* **Work instruction**
How many lines in these records hold the string "label"? Reply with the number alone.

##########

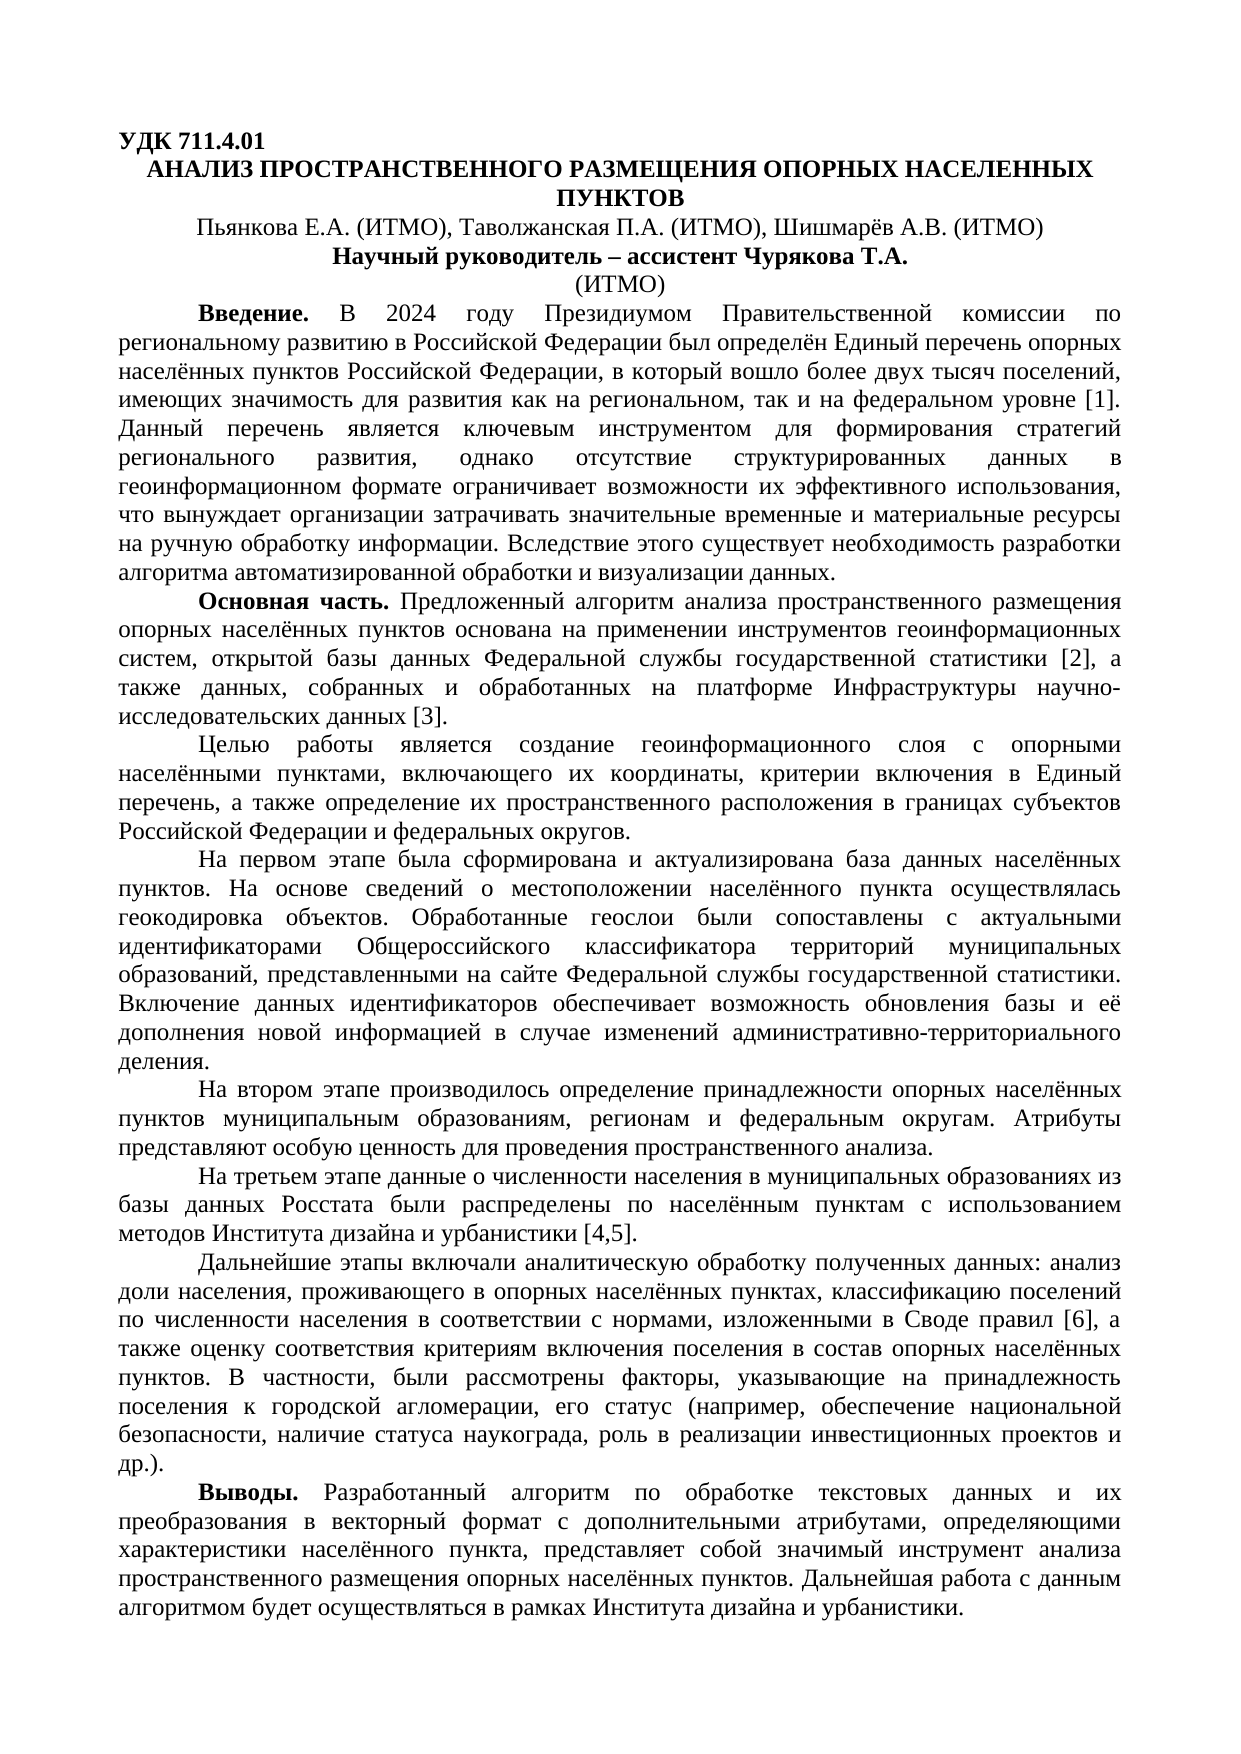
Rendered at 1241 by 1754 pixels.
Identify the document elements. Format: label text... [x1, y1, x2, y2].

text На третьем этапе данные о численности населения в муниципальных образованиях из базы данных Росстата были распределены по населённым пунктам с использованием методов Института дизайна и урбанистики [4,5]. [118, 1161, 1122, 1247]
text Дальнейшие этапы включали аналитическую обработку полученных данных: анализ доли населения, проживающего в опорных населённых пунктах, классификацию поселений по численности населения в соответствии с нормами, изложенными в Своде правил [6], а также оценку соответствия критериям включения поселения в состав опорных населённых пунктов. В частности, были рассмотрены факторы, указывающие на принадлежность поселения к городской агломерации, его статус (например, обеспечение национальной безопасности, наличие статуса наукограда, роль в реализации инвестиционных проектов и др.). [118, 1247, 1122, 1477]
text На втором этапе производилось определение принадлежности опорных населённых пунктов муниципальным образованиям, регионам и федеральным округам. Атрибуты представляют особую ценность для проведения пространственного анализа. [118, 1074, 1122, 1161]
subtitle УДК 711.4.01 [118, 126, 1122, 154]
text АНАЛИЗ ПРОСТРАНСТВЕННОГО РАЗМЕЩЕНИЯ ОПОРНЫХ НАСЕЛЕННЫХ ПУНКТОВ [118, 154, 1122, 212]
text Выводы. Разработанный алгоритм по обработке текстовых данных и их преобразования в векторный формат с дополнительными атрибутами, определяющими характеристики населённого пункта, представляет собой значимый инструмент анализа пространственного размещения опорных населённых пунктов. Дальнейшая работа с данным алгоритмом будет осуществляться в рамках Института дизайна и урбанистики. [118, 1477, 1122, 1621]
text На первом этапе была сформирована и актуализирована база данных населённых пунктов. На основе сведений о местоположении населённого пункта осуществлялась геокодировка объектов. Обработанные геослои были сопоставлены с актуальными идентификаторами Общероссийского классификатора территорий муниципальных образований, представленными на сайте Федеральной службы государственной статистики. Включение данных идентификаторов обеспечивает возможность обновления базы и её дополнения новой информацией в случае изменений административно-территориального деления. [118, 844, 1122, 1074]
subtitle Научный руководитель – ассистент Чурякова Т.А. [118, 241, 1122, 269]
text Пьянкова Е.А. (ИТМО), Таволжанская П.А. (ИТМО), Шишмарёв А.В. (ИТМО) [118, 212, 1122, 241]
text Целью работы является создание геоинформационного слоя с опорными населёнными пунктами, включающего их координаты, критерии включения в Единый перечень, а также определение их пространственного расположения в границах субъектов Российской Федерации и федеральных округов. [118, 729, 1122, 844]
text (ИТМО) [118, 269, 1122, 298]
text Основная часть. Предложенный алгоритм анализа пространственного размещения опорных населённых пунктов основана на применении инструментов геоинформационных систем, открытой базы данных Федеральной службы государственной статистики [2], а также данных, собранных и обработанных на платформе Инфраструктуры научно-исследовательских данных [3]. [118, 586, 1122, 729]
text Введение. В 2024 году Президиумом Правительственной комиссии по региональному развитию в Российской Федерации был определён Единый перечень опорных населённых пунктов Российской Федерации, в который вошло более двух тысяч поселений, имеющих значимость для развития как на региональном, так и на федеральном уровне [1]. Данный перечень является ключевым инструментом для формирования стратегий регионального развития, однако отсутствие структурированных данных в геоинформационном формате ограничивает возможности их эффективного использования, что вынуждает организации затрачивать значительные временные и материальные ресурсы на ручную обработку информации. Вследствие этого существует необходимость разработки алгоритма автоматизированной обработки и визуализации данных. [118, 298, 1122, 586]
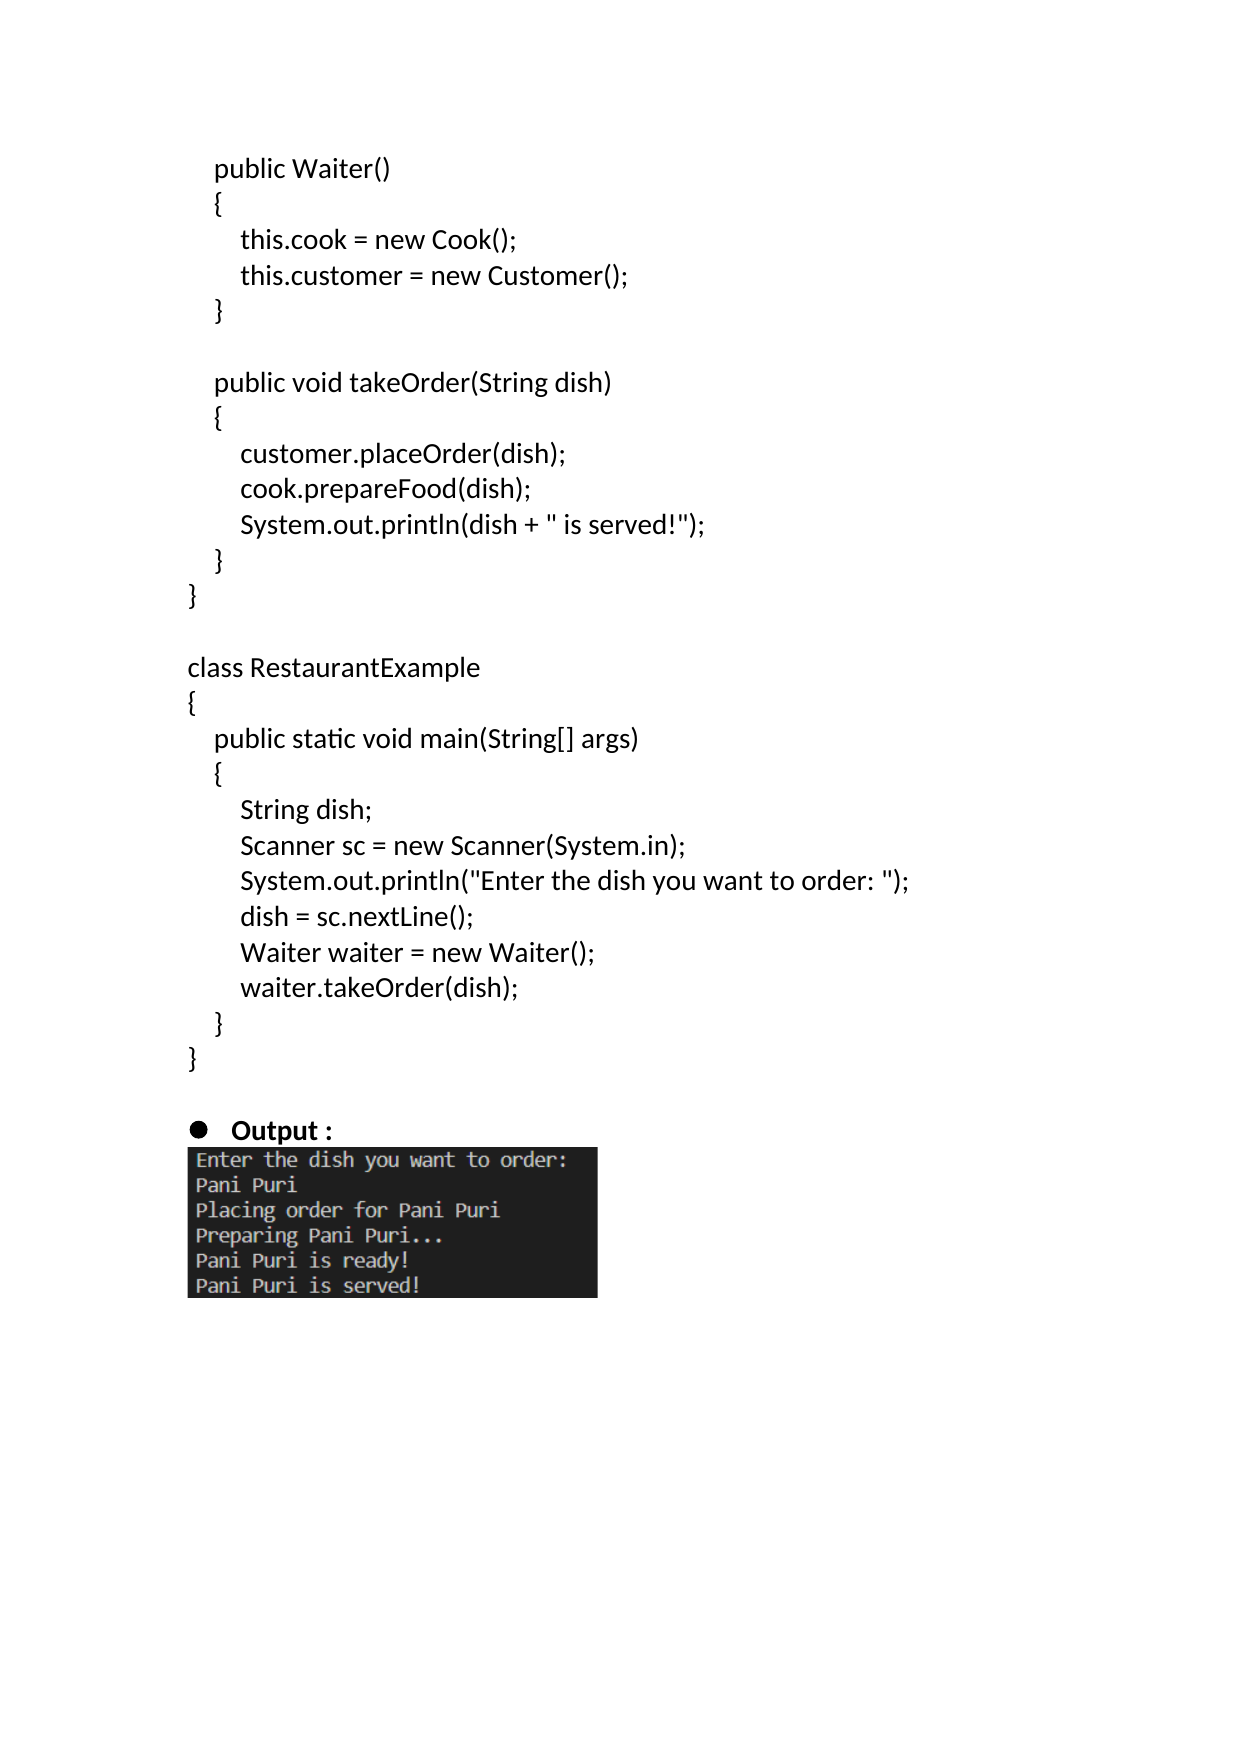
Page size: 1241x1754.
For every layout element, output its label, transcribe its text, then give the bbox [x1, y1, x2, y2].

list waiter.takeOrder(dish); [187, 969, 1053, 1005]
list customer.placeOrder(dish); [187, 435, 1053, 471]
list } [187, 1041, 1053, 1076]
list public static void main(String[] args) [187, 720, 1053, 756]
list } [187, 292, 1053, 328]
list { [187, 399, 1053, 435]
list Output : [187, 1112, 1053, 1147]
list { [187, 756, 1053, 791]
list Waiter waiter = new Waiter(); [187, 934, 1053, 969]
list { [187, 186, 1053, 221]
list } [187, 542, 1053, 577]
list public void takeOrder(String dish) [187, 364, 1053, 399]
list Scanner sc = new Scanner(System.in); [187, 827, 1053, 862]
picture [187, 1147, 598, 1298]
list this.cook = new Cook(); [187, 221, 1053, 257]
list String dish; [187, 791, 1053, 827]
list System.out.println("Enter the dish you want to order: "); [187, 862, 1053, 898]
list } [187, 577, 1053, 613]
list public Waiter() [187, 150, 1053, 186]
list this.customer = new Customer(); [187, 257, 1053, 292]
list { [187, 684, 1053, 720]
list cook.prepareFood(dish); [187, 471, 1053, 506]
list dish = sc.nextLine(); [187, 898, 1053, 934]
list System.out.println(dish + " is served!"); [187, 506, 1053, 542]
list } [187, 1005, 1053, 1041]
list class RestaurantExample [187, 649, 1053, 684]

##########

* **Answer space**
2